I rolled up to the hotel in the kind of evening light that makes everything look like it belongs in a photograph whether it deserves it or not. She was on the curb by the back door, boots on, loose braid over one shoulder, that soft T-shirt she wore when she didn’t care who saw her plain. When she saw me, she smiled like a thing in her had settled. It landed low in me, that look.

“You good?” I asked.

“Yeah.” She slid her tote strap across her chest, took the helmet like it was already hers, cinched the strap without looking, and hopped on. First time I put her on a bike she’d clutched with fingers that left prints. Now her palms found that spot on my middle and fit like she knew she found home.

We took the long way by instinct. Taking the cut through behind the lumber yard, the S-curve where the pines pull back enough to give you sky. She leaned with me, not against me. Half a mile in, the tension that rides under most people’s skin when they’re new to a bike slid out of her shoulders. She rested the crown of her helmet between my shoulder blades, a small weight I’d started keeping track of.

At my place, the trees held the day’s cool like a secret. I killed the engine, and the quiet climbed back on the world—cicadas, a soft tick from the pipes, some bird late to the evening. Inside smelled like cedar and soap and the faint metallic ghost of machine oil no amount of scrubbing ever takes out of a man’s life. She looked around the way she always did—cataloging without judging—then put her helmet on the chair by the door the same spot she always did. Little rituals felt big around her.

“Water?” I asked.

“Please.” She hopped up on the counter, heels knocking the cabinet, hands on either side of her like she needed to touch wood to stay in her body. I handed her a cold bottle. She took a sip, rolled it on her tongue like she was letting her day dissolve.

“Tiny called me,” she shared, eyes on the rim of her glass.

“Yeah?” I slid a cutting board out, set a steak on it, salted with the pinch that lives in my hand. “What for?”

“Asked me to go ring shopping with him.”

My knife paused. I didn’t make her look at me to know her face had gone careful. “And you don’t seem happy about that.”

She made the small move she makes when she’s picking between truth and safety—a quick glance down, a long breath, a lift of the chin that says she’s chosen.

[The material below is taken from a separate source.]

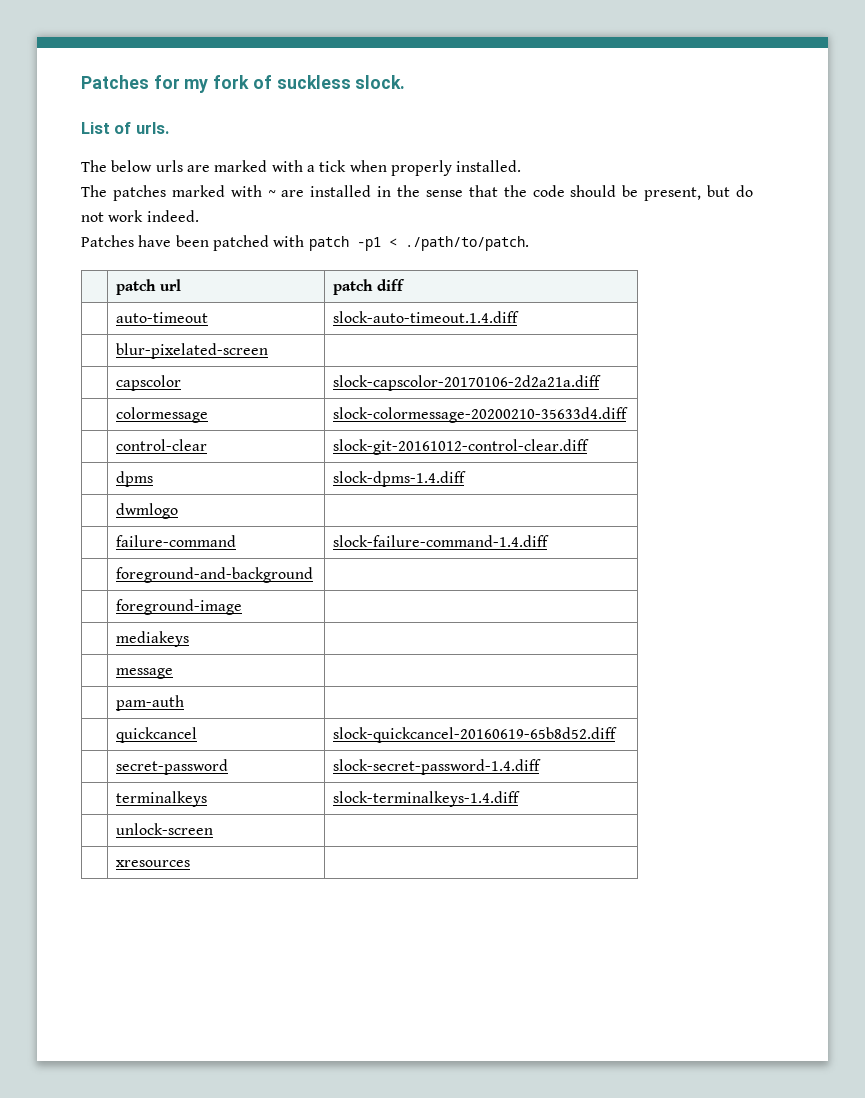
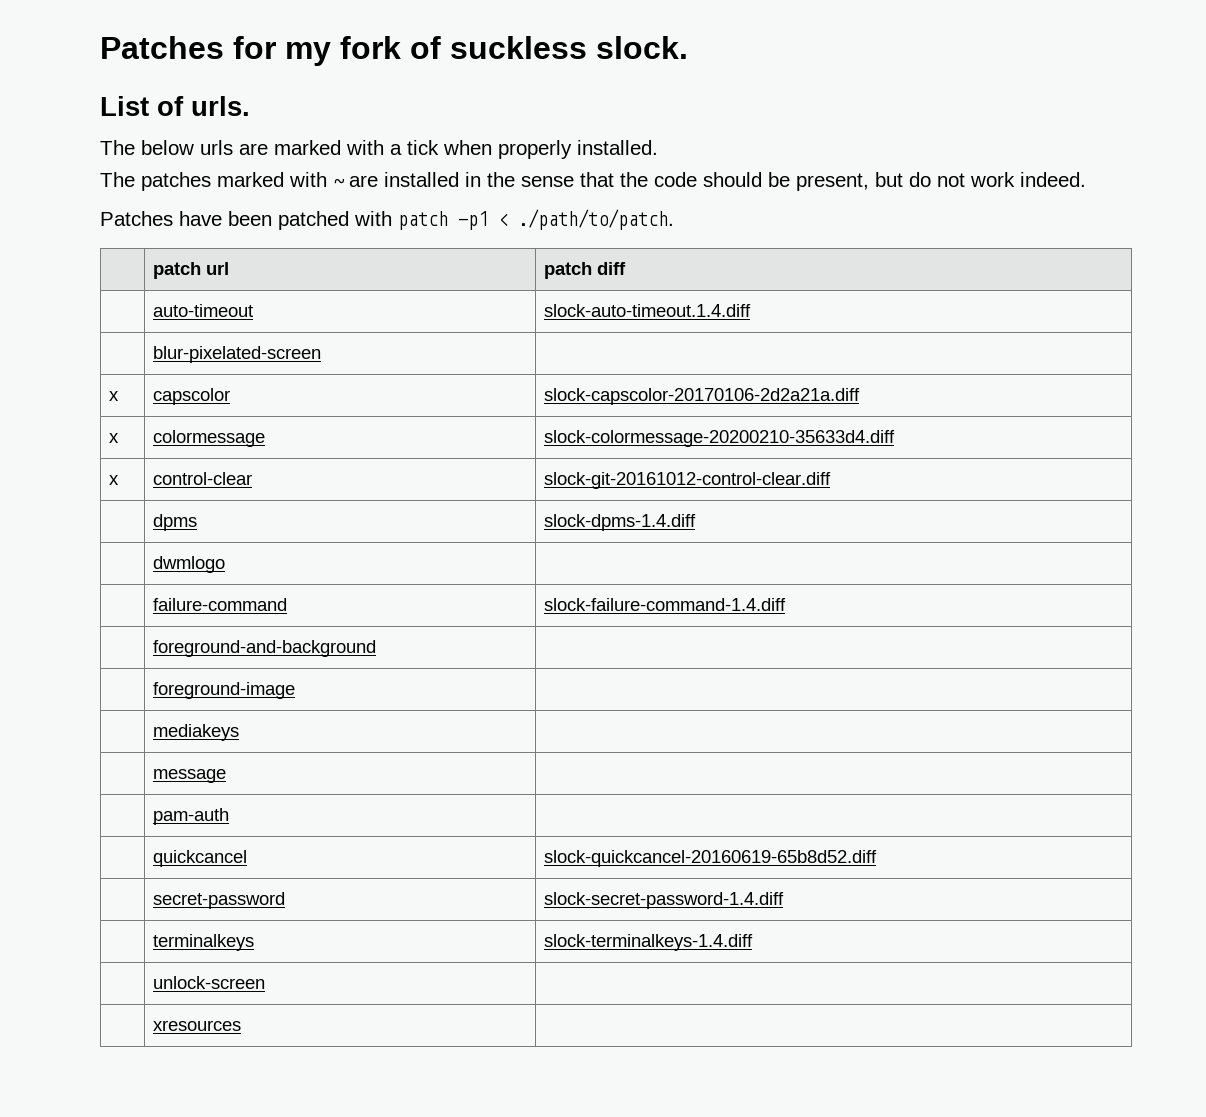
(269, 351) none -> [108,391,119,401] x
(602, 383) none -> [108,433,119,443] x
(629, 415) none -> [108,475,119,485] x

“I want to be,” she said. “I love him for loving her. But I—” She stopped, swallowed, started again. “He asked because he wants it right. He wants it good. And I want that. I do. But there’s this…thing in the way. It’s not about him. It’s about before.”

“Say it,” I told her, quiet.

She set the glass down and twisted the stem once. “We grew up in a cult. Didn’t realize fully what it was until finding life here.” No tremor in the word cult now—just the flat edge of a fact worn smooth by living with it. “They have rules that laugh at the world’s. In their eyes, Lyric is already married. To BJ.” She said his name like taking out trash—get it out, get it gone. “Paper the state won’t recognize maybe, but paper the men back home would swing around if they wanted to make it ugly. She got out. But…you see what I’m saying.”

I did. I pictured a man with a smile that didn’t reach his eyes, a room full of people who think the law is whatever their favorite man says it is, a piece of paper nobody should care about that can still be used like a blade.